A entrada da Venezuela no Mercosul, entretanto, só será positiva e fortalecedora se o país aceitar as regras vigentes do bloco e incorporar a legislação regional a suas leis locais. O papel do Brasil será fundamental para essa adaptação. “O Brasil presidirá o bloco nos próximos seis meses e vai liderar esse processo de integração, que também coincide com a eleição presidencial venezuelana”, diz Schutte. “Essa presidência coloca o Brasil na obrigação de fazer com que o governo da Venezuela aposte na realização do projeto sul-americano para evitar que haja polarização naquele país sobre a entrada no bloco”, diz.

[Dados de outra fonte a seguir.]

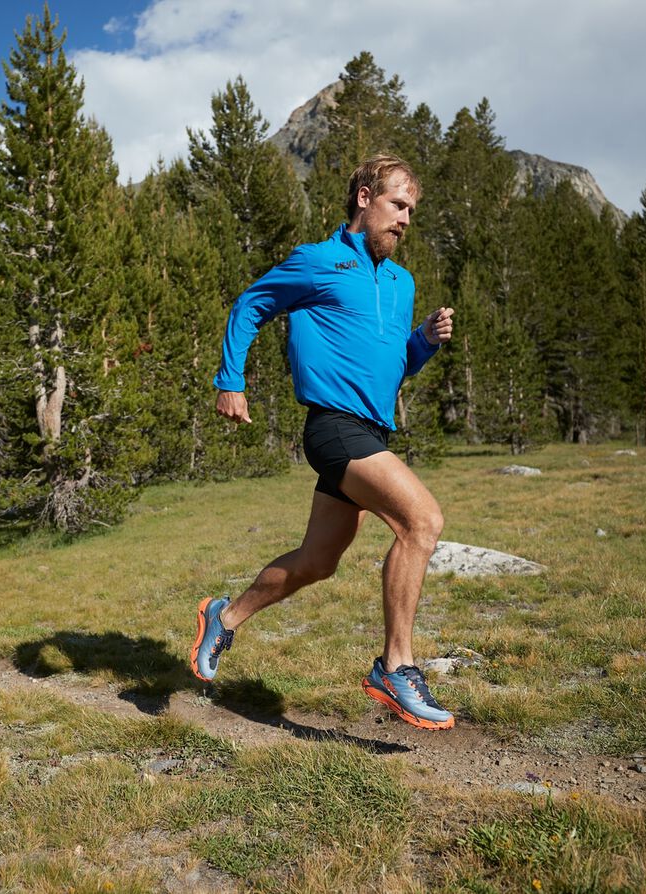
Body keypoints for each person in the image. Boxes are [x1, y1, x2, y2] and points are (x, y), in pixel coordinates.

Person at [189, 154, 456, 730]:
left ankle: (223, 618)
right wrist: (230, 381)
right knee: (422, 522)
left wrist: (424, 341)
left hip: (371, 428)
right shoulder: (318, 261)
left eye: (412, 210)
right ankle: (396, 666)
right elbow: (250, 306)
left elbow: (393, 366)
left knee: (317, 561)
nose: (406, 220)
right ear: (364, 197)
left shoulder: (401, 281)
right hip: (333, 428)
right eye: (397, 205)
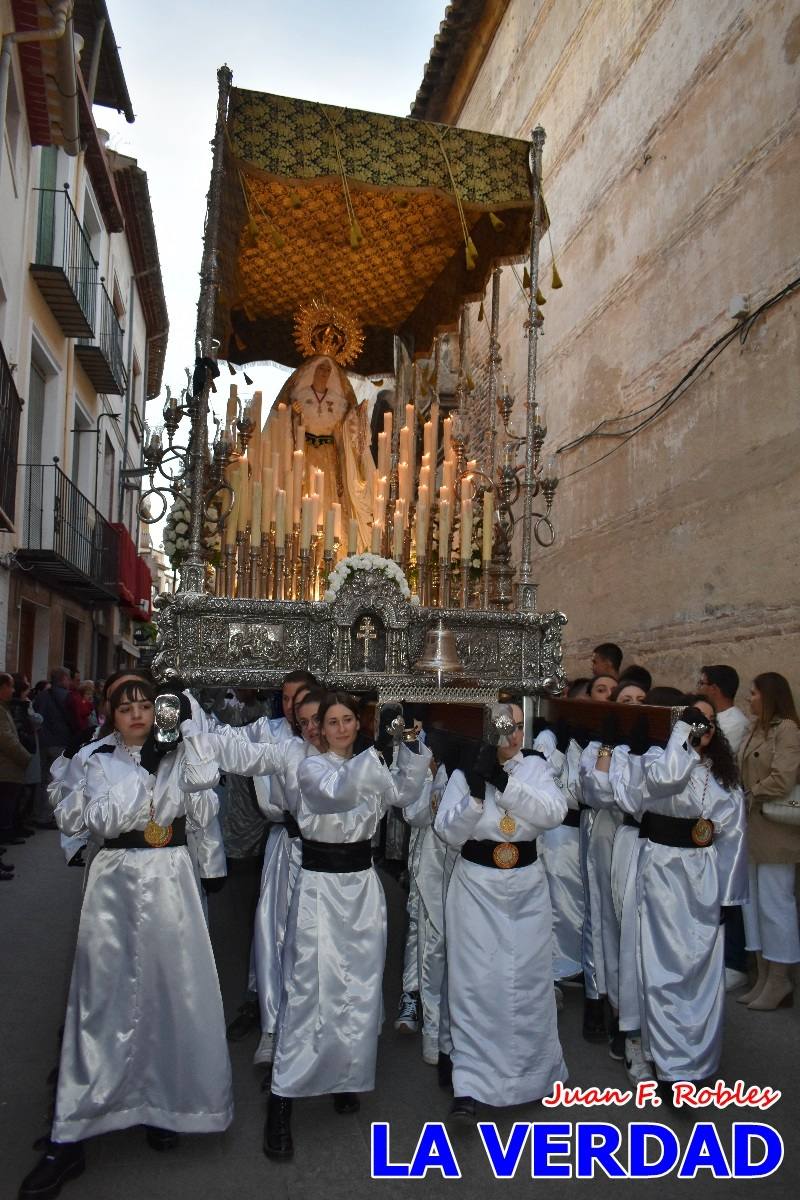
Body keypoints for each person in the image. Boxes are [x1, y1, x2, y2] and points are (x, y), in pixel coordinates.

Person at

Ao mesmo tempo em que trabalha para evitar polarização dentro da Venezuela, o Brasil deve evitar uma polarização direita-esquerda regional. Deve, sim, fazer com que a estrutura do bloco continue pragmática e que preveja negociações em todos os campos. Tullo Vigevani, especialista em Mercosul da Universidade Estadual Paulista, lembra que desde a criação do Mercosul, os quatro países fundadores tiveram mudanças importantes nas posições de ideologia de seus governos sem interrupção dos projetos regionais. “É importante destacar o esforço do governo brasileiro para fazer com que a Venezuela aceite e ratifique os acordos do bloco na sua integralidade ainda que com medidas de transição de longo prazo”, diz. “Isso garante que mesmo que haja mudanças políticas, o país continuará interessado no bloco”, afirma.

A Venezuela no bloco

O comércio brasileiro com a Venezuela em 2011 somou cerca de 5,85 bilhões de dólares, com saldo positivo acima de 3,3 bilhões de dólares. Segundo a Câmara de Comércio e Indústria Brasil-Venezuela, os produtos manufaturados representaram 55,1% das exportações brasileiras ao país caribenho. Com o Mercosul, a troca comercial também é significativa. No último ano, foi de mais de 4,6 bilhões de dólares com balança positiva de cerca de 1,8 bilhão para o bloco. Mas apenas Brasil e Argentina possuem saldo positivo nesta relação. Justamente os países com indústria mais forte do bloco. Uruguai e Paraguai estão no negativo, principalmente porque dependem do petróleo venezuelano.

De acordo com dados do Banco Mundial de 2010, o bloco soma agora quase 3 trilhões de dólares em PIB, em um mercado consumidor de 274 milhões de pessoas.